MFS INVESTMENT GRADE MUNICIPAL TRUST SC TO-C

 

 

UNITED STATES

SECURITIES AND EXCHANGE COMMISSION

WASHINGTON, DC 20549

 

 

SCHEDULE TO

TENDER OFFER STATEMENT UNDER SECTION 14(d)(1) OR 13(e)(1)

OF THE SECURITIES EXCHANGE ACT OF 1934

 

 

MFS Investment Grade Municipal Trust

(Name of Subject Company (Issuer))

MFS Investment Grade Municipal Trust

(Names of Filing Persons (Issuer))

 

Common Shares, Without Par

(Title of Class of Securities)

59318B108

(CUSIP Number of Class of Securities)

Christopher R. Bohane

Massachusetts Financial Services Company

111 Huntington Avenue

Boston, MA 02199

Telephone: (617) 954-5000

(Name, address and telephone number of person authorized to receive notices and communications on behalf of filing persons)

 

 

with a Copy to:

David C. Sullivan

Ropes & Gray LLP

Prudential Tower

800 Boylston Street

Boston, MA 02199-3600

Telephone: (617) 951-7000

 

 

CALCULATION OF FILING FEE

 

Transaction Valuation*   Amount of Filing Fee*
Not Applicable   Not Applicable
 
* No filing fee is required because this filing includes only preliminary communications made before the commencement of a tender offer.

 

☐  Check the box if any part of the fee is offset as provided by Rule 0-11(a)(2) and identify the filing with which the offsetting fee was previously paid. Identify the previous filing by registration statement number, or the Form or Schedule and the date of its filing.

 

Amount Previously Paid: Not Applicable      Filing Party: Not Applicable
Form or Registration No.: Not Applicable      Date Filed: Not Applicable

 

Check the box if the filing relates solely to preliminary communications made before the commencement of a tender offer.

**Check your understanding:**
**A)** Does the Schedule TO filing support each statement? Answer yes or no for each, quoting the deciding words. (i) No filing fee is required because the filing includes only preliminary communications made before a tender offer begins. (ii) Ropes & Gray LLP is at 111 Huntington Avenue. (iii) The class of securities is common shares without par.
**B)** In the Schedule TO filing, what CUSIP number is given for the class of securities?
**C)** Write the next part of the Schedule TO filing, starting after its last line.
The rows that follow come from a different source.

**Raw data:**
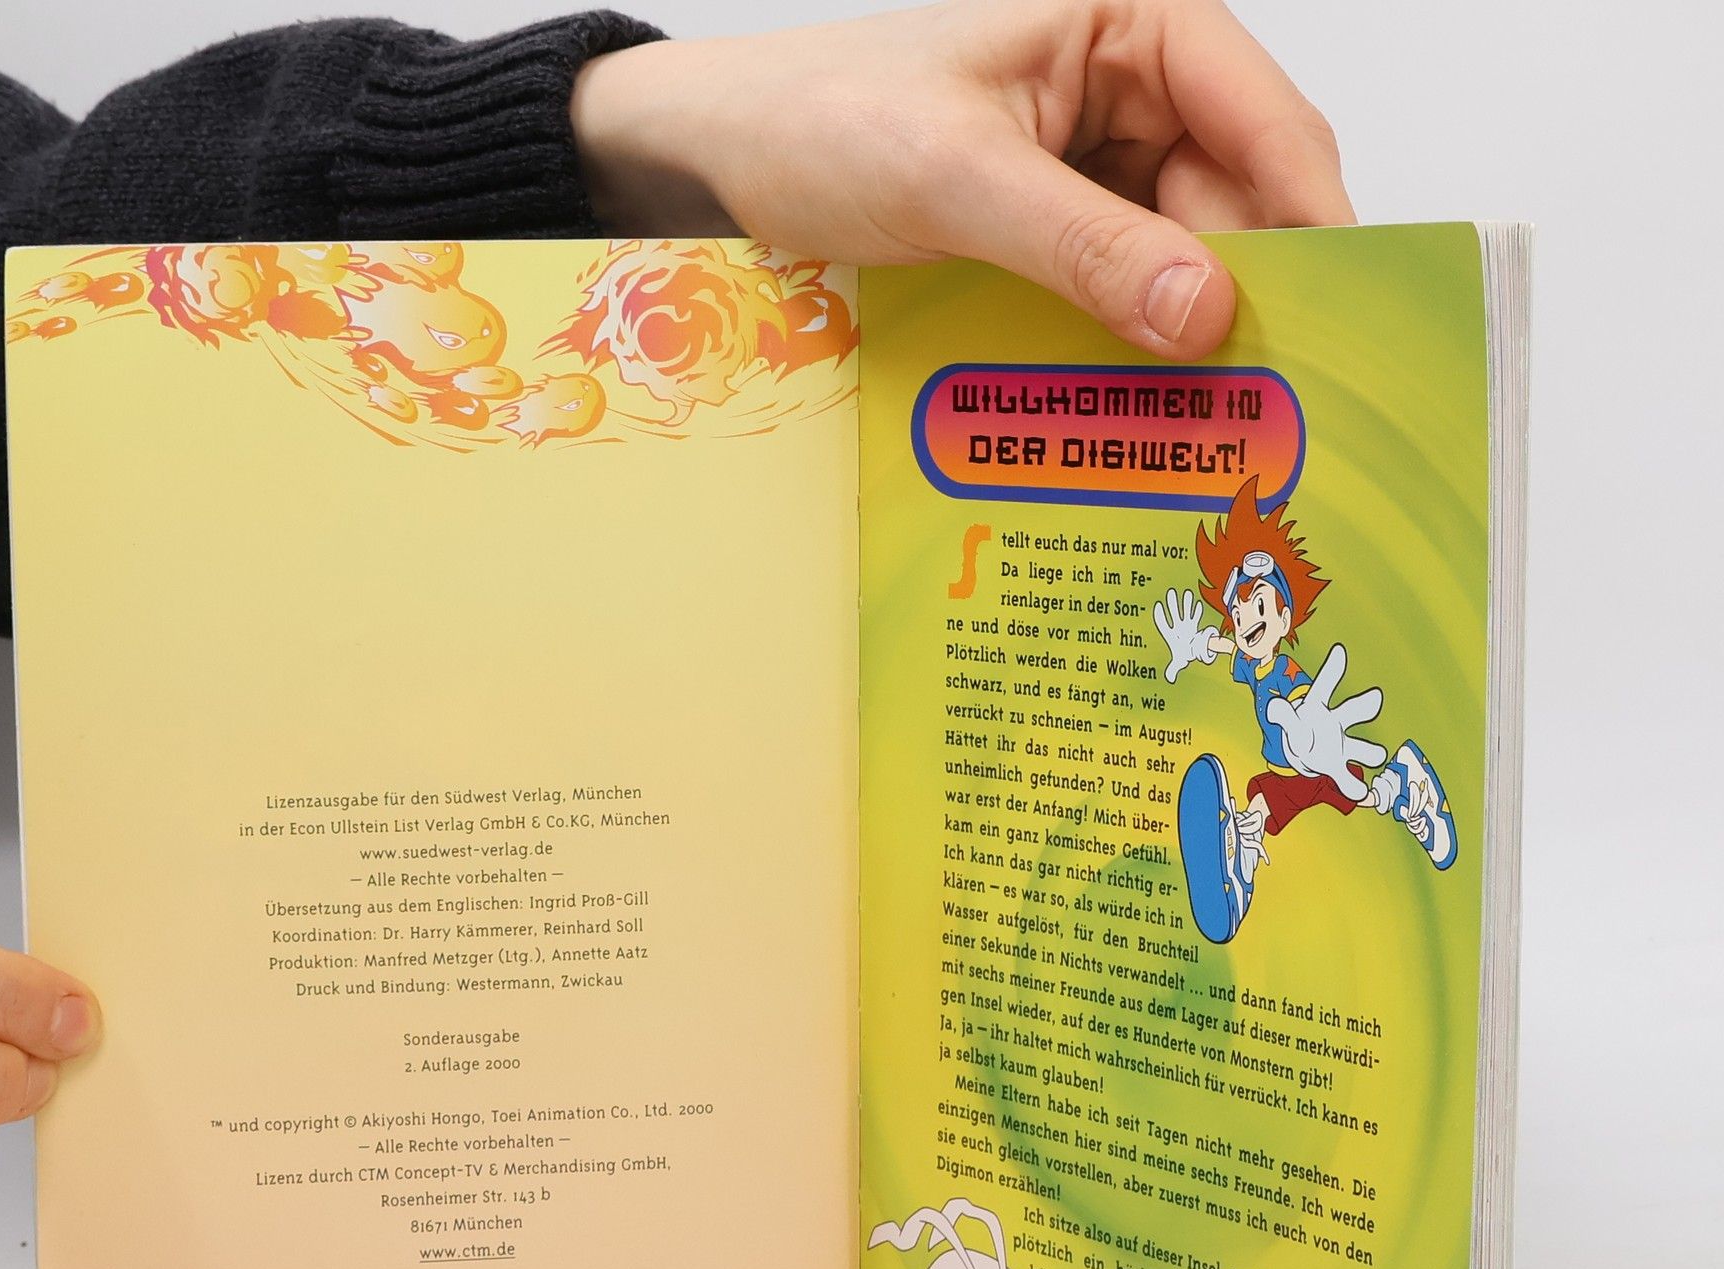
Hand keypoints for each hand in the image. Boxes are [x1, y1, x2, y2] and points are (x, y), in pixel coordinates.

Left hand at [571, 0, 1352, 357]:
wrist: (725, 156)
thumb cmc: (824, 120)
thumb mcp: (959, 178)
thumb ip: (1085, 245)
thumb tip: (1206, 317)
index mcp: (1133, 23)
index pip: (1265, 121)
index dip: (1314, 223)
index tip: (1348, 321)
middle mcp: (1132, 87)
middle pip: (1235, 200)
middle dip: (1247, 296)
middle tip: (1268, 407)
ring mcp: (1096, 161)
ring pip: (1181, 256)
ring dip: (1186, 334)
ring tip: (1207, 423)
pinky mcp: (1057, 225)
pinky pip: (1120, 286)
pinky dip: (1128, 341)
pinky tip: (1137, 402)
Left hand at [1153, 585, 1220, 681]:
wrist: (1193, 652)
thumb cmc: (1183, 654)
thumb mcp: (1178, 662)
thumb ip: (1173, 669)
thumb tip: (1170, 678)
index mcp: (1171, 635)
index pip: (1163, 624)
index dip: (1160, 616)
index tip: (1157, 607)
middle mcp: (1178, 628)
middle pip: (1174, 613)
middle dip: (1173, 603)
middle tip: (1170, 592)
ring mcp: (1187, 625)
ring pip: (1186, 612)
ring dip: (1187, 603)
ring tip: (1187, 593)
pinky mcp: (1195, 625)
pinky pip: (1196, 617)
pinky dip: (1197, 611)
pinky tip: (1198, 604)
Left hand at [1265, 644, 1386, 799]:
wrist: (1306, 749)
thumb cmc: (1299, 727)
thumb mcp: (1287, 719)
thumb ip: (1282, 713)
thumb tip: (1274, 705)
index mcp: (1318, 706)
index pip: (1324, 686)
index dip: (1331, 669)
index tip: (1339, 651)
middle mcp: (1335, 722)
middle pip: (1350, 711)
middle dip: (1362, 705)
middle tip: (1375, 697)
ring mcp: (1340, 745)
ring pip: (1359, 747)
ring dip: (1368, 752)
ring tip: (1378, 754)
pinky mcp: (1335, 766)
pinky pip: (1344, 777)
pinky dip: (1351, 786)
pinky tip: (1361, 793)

**Responses by task:**
**A)**
(i) Yes: "No filing fee is required because this filing includes only preliminary communications made before the commencement of a tender offer."
(ii) No: "Ropes & Gray LLP", "Prudential Tower", "800 Boylston Street"
(iii) Yes: "Common Shares, Without Par"

**B)** 59318B108

**C)**
Check the appropriate boxes below to designate any transactions to which the statement relates:

 

  ☐  third party tender offer subject to Rule 14d-1.
  ☒  issuer tender offer subject to Rule 13e-4.
  ☐  going-private transaction subject to Rule 13e-3.
  ☐  amendment to Schedule 13D under Rule 13d-2.

Check the following box if the filing is a final amendment reporting the results of the tender offer:  ☐

If applicable, check the appropriate box(es) below to designate the appropriate rule provision(s) relied upon:

 

  ☐  Rule 13e-4(i) (Cross-Border Issuer Tender Offer)
  ☐  Rule 14d-1(d) (Cross-Border Third-Party Tender Offer)

 

 

 


EXPLANATORY NOTE

This filing relates solely to preliminary communications made before the commencement of a tender offer (the “Initial Tender Offer”) by MFS Investment Grade Municipal Trust, a closed-end management investment company (the “Fund”), to purchase for cash up to 15% of the Fund’s outstanding common shares (the “Shares”) upon the terms and subject to the conditions of the Initial Tender Offer.

Forward-Looking Statements

This document contains statements regarding plans and expectations for the future that constitute forward-looking statements within The Private Securities Litigation Reform Act of 1995. All statements other than statements of historical fact are forward-looking and can be identified by the use of words such as “may,” “will,” “expect,” “anticipate,” “estimate,” “believe,” “continue,” or other similar words. Such forward-looking statements are based on the Fund’s current plans and expectations, are not guarantees of future results or performance, and are subject to risks and uncertainties that could cause actual results to differ materially from those described in the forward-looking statements. All forward-looking statements are as of the date of this release only; the Fund undertakes no obligation to update or review any forward-looking statements. You are urged to carefully consider all such factors.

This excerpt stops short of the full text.